[TASK BRIEF] Before anything else, drop the pictures; then return exactly the lines from the top of the listing through the line with "2.3.Other Fields".

[RECORDS FOR THIS EXERCISE]
^^^^

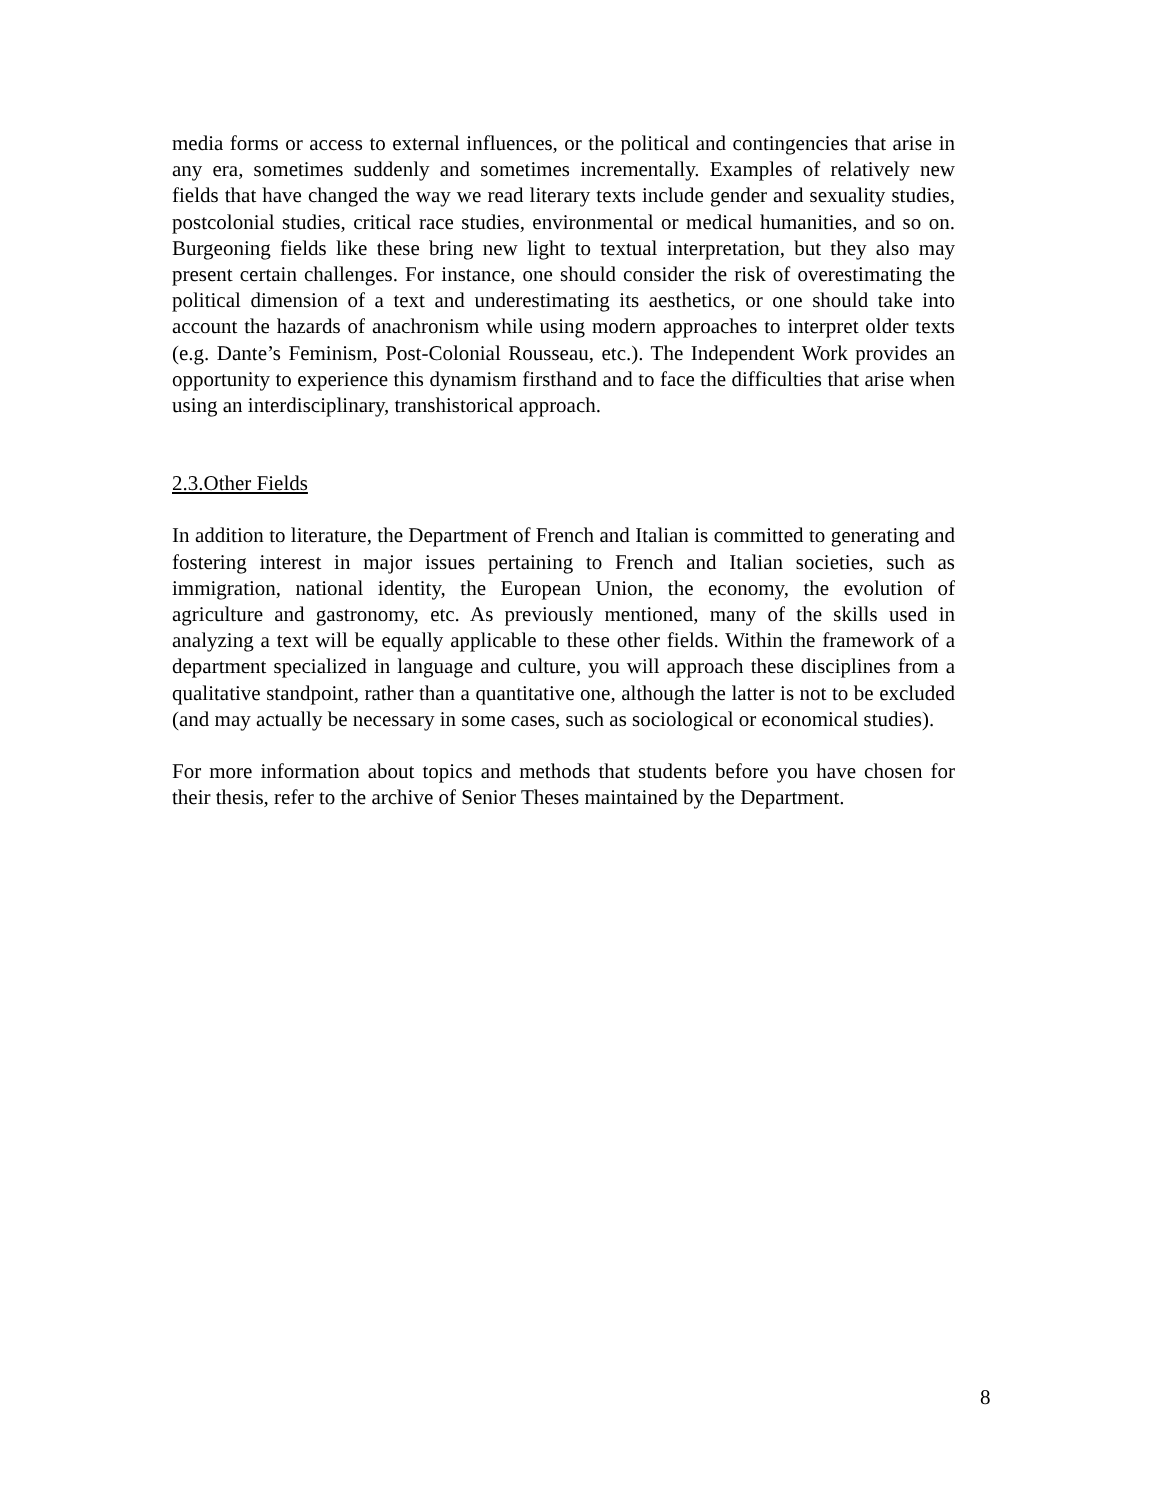media forms or access to external influences, or the political and contingencies that arise in any era, sometimes suddenly and sometimes incrementally. Examples of relatively new fields that have changed the way we read literary texts include gender and sexuality studies, postcolonial studies, critical race studies, environmental or medical humanities, and so on. Burgeoning fields like these bring new light to textual interpretation, but they also may present certain challenges. For instance, one should consider the risk of overestimating the political dimension of a text and underestimating its aesthetics, or one should take into account the hazards of anachronism while using modern approaches to interpret older texts (e.g. Dante’s Feminism, Post-Colonial Rousseau, etc.). The Independent Work provides an opportunity to experience this dynamism firsthand and to face the difficulties that arise when using an interdisciplinary, transhistorical approach.
2.3.Other Fields
In addition to literature, the Department of French and Italian is committed to generating and fostering interest in major issues pertaining to French and Italian societies, such as immigration, national identity, the European Union, the economy, the evolution of agriculture and gastronomy, etc. As previously mentioned, many of the skills used in analyzing a text will be equally applicable to these other fields. Within the framework of a department specialized in language and culture, you will approach these disciplines from a qualitative standpoint, rather than a quantitative one, although the latter is not to be excluded (and may actually be necessary in some cases, such as sociological or economical studies).
For more information about topics and methods that students before you have chosen for their thesis, refer to the archive of Senior Theses maintained by the Department.
8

^^^^

[ANSWER SECTION]
media forms or access to external influences, or the political and contingencies that arise in any era, sometimes suddenly and sometimes incrementally. Examples of relatively new fields that have changed the way we read literary texts include gender and sexuality studies, postcolonial studies, critical race studies, environmental or medical humanities, and so on. Burgeoning fields like these bring new light to textual interpretation, but they also may present certain challenges. For instance, one should consider the risk of overestimating the political dimension of a text and underestimating its aesthetics, or one should take into account the hazards of anachronism while using modern approaches to interpret older texts (e.g. Dante’s Feminism, Post-Colonial Rousseau, etc.). The Independent Work provides an opportunity to experience this dynamism firsthand and to face the difficulties that arise when using an interdisciplinary, transhistorical approach.
2.3.Other Fields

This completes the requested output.